Wednesday, August 01, 2012

The Land Barons:

A look at the powerful real estate developers who hold sway in RVA.

by melissa scott sinclair 
Tom Papa and Rick Gregory at the New Manchester Flats, one of their apartment projects in the former industrial neighborhood. - Scott Elmquist
  • Tom Papa and Rick Gregory at the New Manchester Flats, one of their apartment projects in the former industrial neighborhood.










Father-and-son team David and Brian White (No. 42) of Main Street Realty and SWA Construction have done more than anyone else to bring people back to Shockoe Bottom, building several hundred apartments in the area and, most recently, bringing people north of Broad Street in Shockoe Valley with their five-building Richmond Cold Storage project.

## The problem
Copy the entire article on Richmond real estate developers above, word for word. The material that comes next plays no role here.

## Provided data
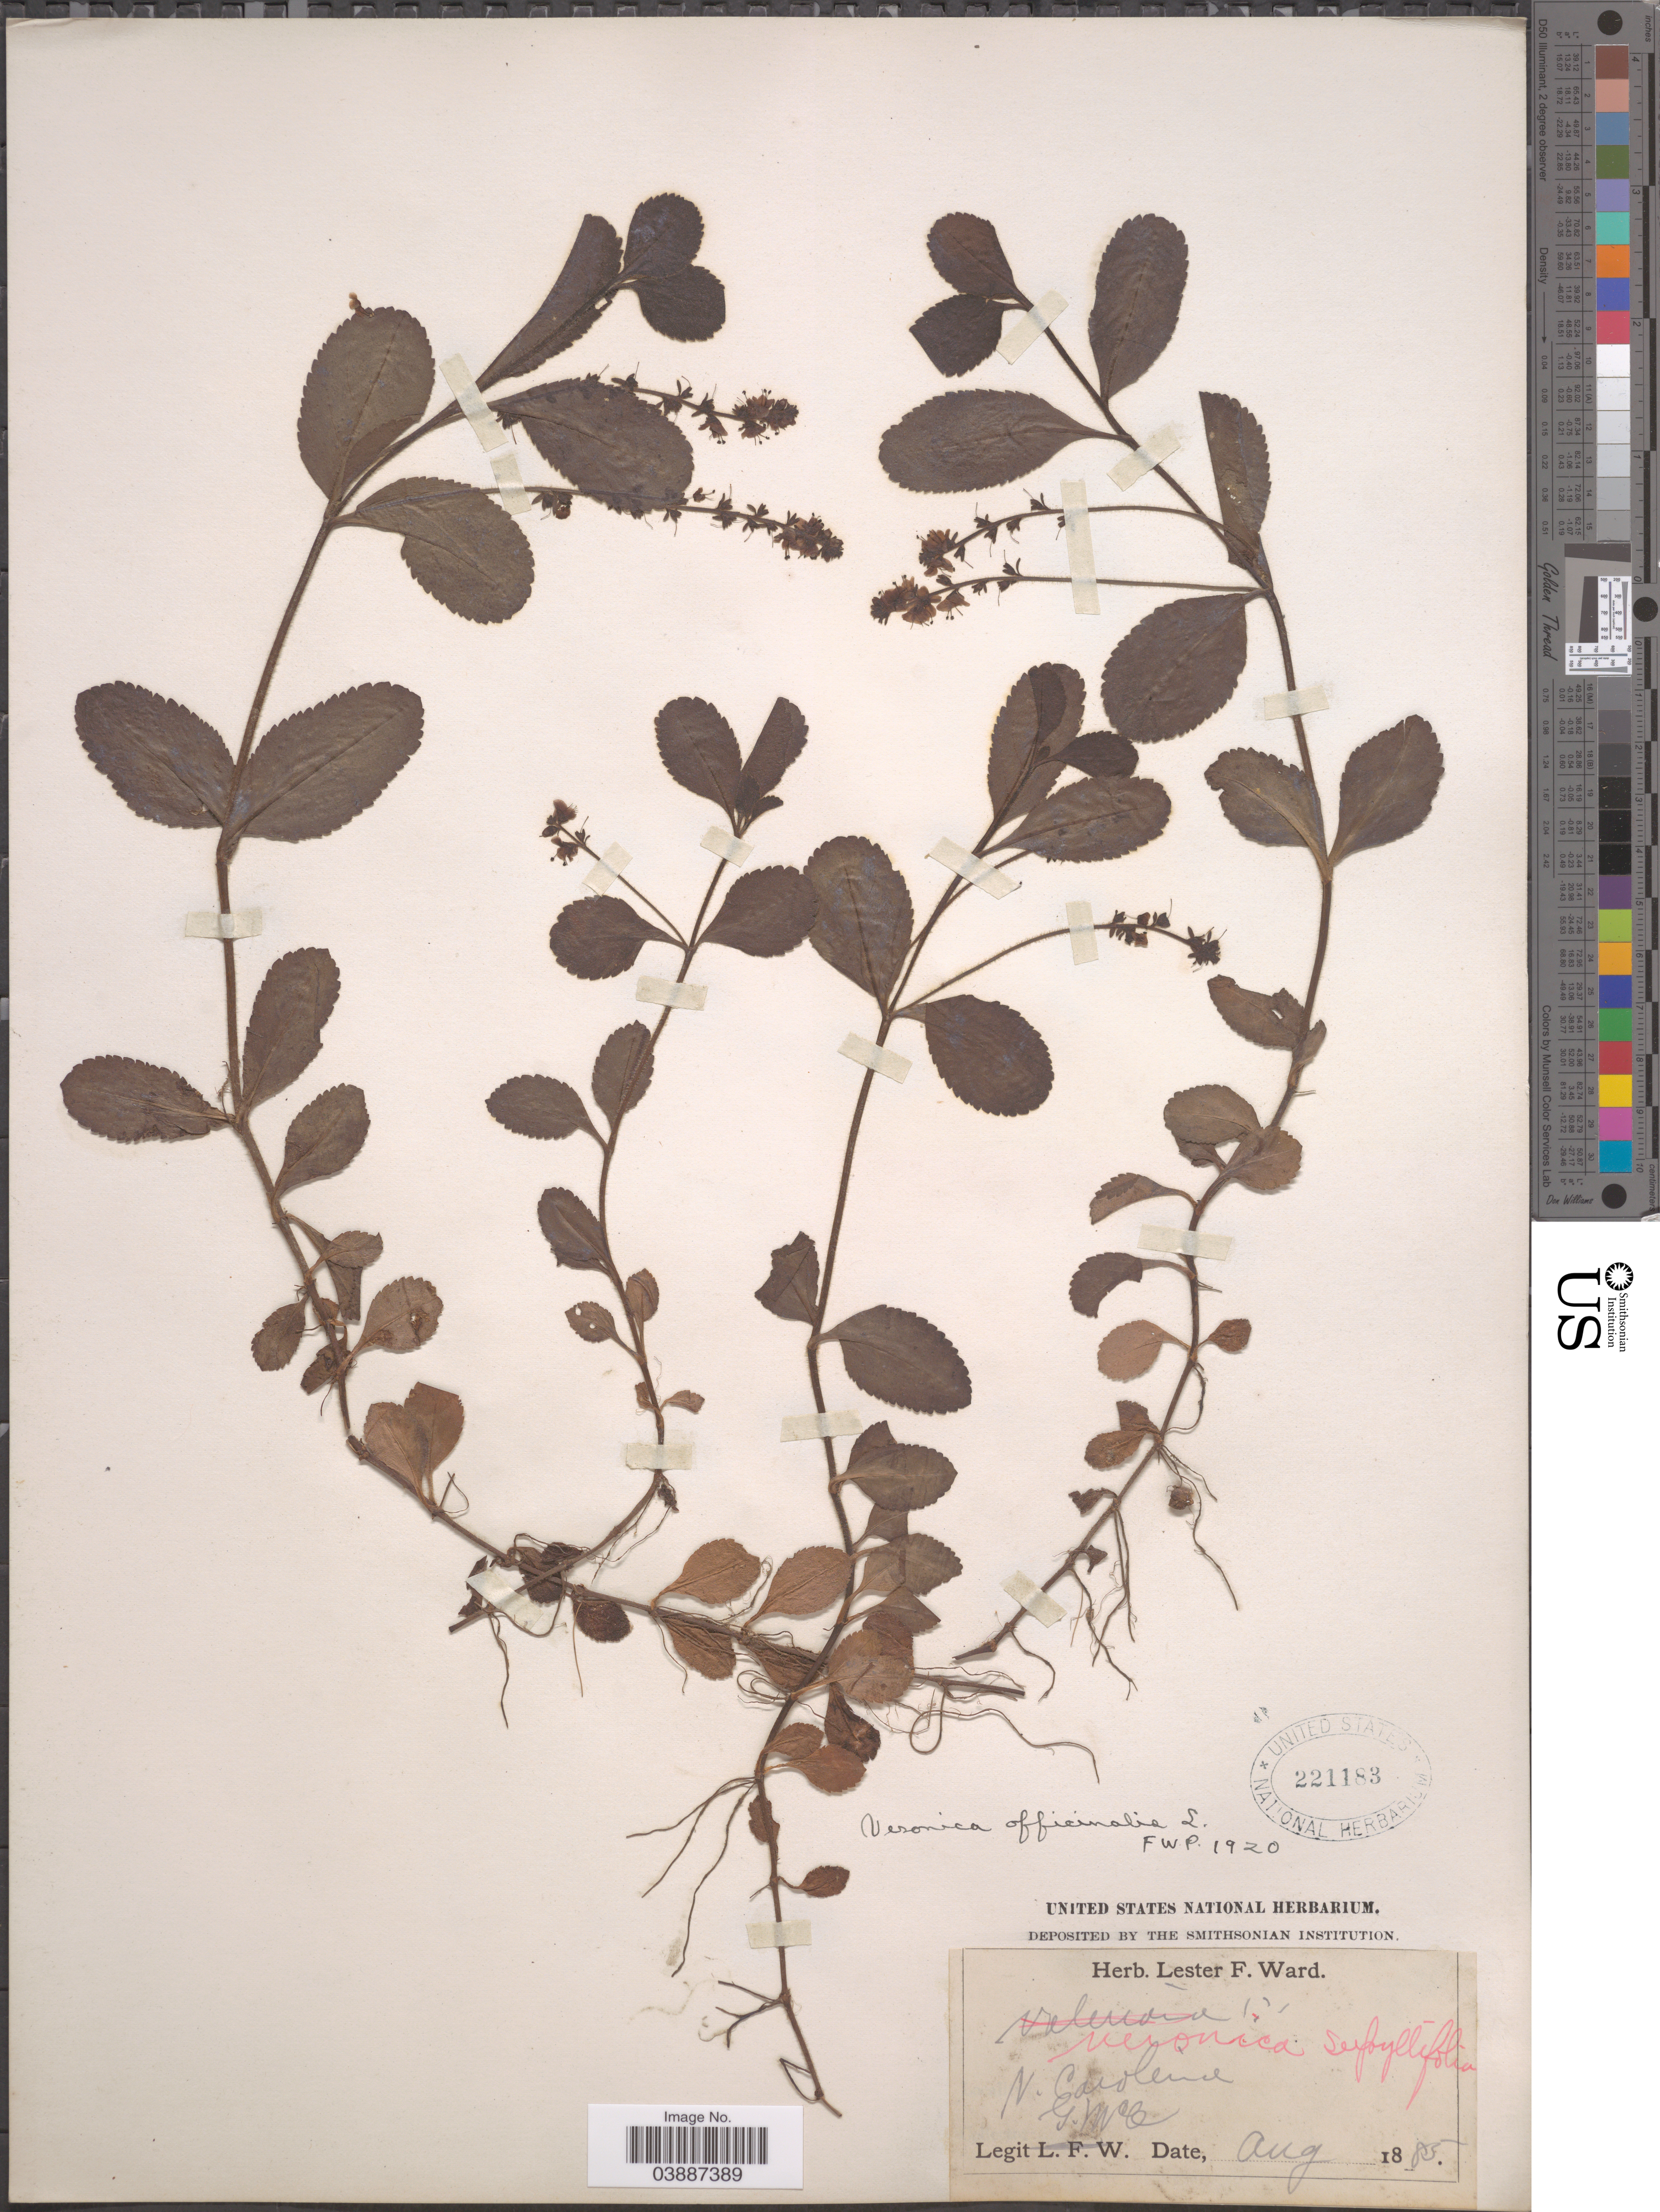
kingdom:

## Solution to this task
Wednesday, August 01, 2012

The Land Barons:

A look at the powerful real estate developers who hold sway in RVA.

by melissa scott sinclair 
Tom Papa and Rick Gregory at the New Manchester Flats, one of their apartment projects in the former industrial neighborhood. - Scott Elmquist
  • Tom Papa and Rick Gregory at the New Manchester Flats, one of their apartment projects in the former industrial neighborhood.










Father-and-son team David and Brian White (No. 42) of Main Street Realty and SWA Construction have done more than anyone else to bring people back to Shockoe Bottom, building several hundred apartments in the area and, most recently, bringing people north of Broad Street in Shockoe Valley with their five-building Richmond Cold Storage project.